- [OPDRACHTEN]
1 – Geef uit de getoonde passage het stuk opnieuw weer dat begint bij "Van groot gewicht" en doorloopt tot en met "land- en tuinbouwcoöperaties.".
2 – Tot welk totaalbedrag steeg volgens de getoonde passage de kredietverlening van de aangesloten banken en de Centrale Bank samen aan land- en tuinbouwcoöperaties?

- [GETOONDE PASSAGE]
——

Van groot gewicht bij de heroriëntatie in land- en tuinbouw is de plaats en de
functie van het coöperatieve bedrijf als tweede geleding op de weg van producent
naar consument. In dit bedrijf kunnen gemeenschappelijke belangen van indivi
duele agrarische ondernemers op vrijwillige basis worden gebundeld en bezitten
de producenten een orgaan om in gecoördineerd verband op de markten te
opereren. Ook in het afgelopen jaar stond de organisatie weer in ruime mate open
voor de voorziening in de kredietbehoeften van de land- en tuinbouwcoöperaties.
De kredietverlening van de aangesloten banken en de Centrale Bank tezamen aan
land- en tuinbouwcoöperaties als onderdeel van de agrarische financiering steeg
met 135,3 miljoen tot in totaal f 659,5 miljoen.

——

- [FRAGMENTEN UIT DATASET]
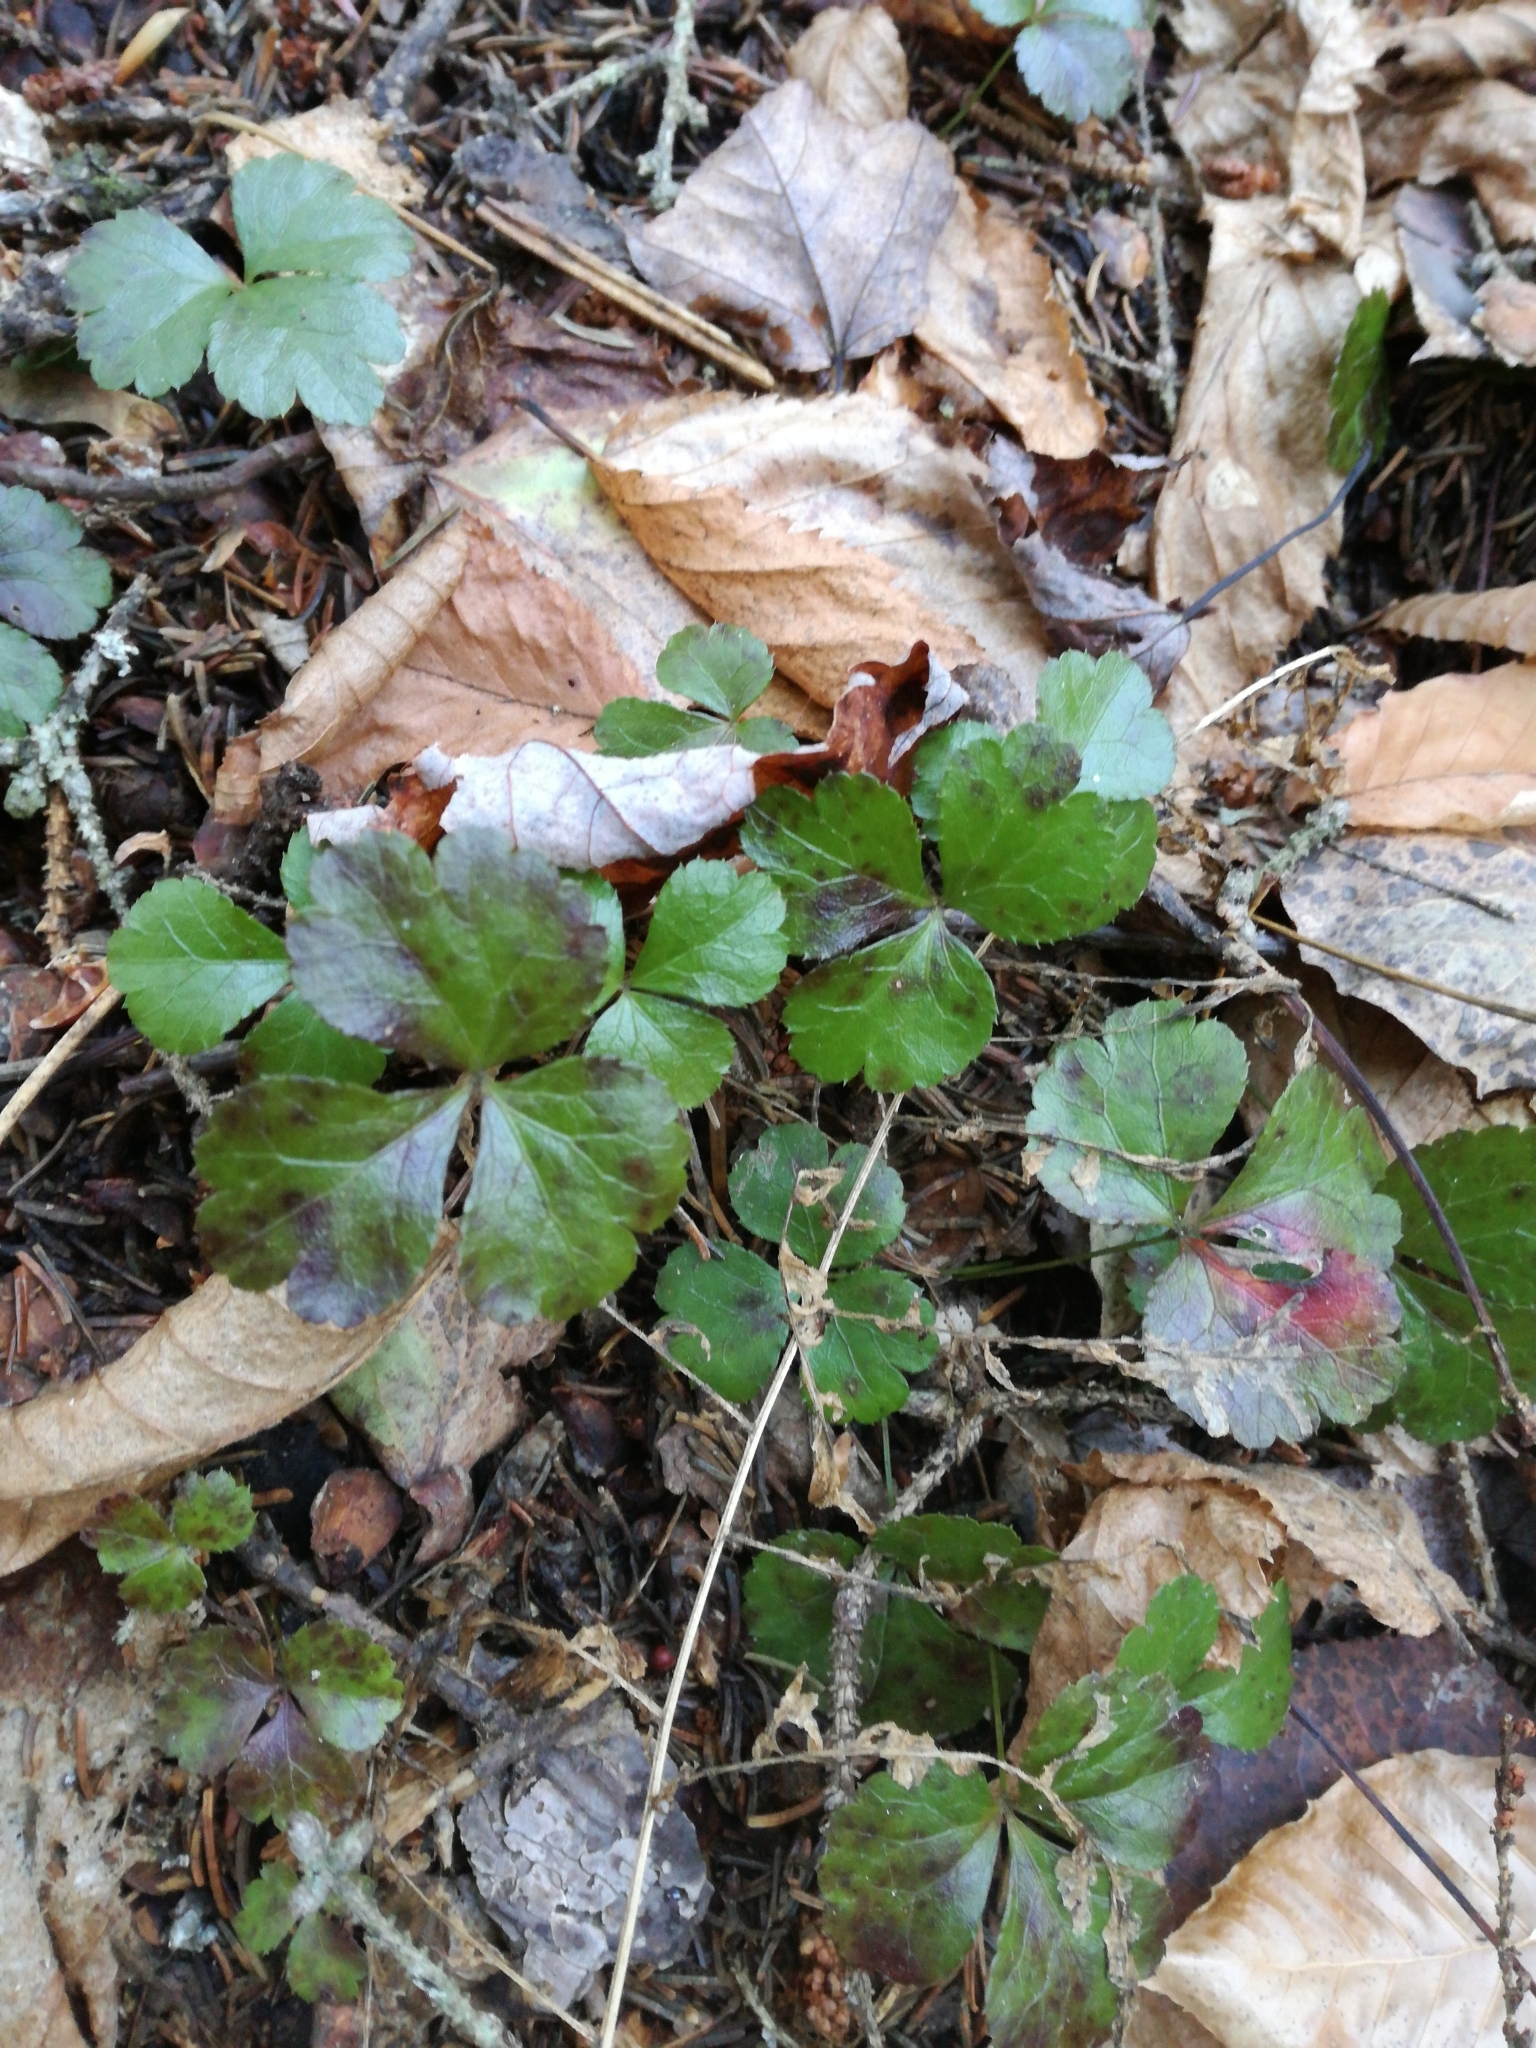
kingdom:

——

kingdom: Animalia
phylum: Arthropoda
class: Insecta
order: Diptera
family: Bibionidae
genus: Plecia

——

- [ANTWOORDEN]
1 –
Van groot gewicht bij de heroriëntatie in land- en tuinbouw is de plaats en de
functie van het coöperatieve bedrijf als tweede geleding op de weg van producent
naar consument. In dit bedrijf kunnen gemeenschappelijke belangen van indivi
duele agrarische ondernemers op vrijwillige basis worden gebundeld en bezitten
de producenten een orgaan om in gecoördineerd verband op de markten te
opereren. Ook in het afgelopen jaar stond de organisatie weer in ruime mate open
voor de voorziening in de kredietbehoeften van de land- en tuinbouwcoöperaties.

2 – Tot in totaal f 659,5 miljoen.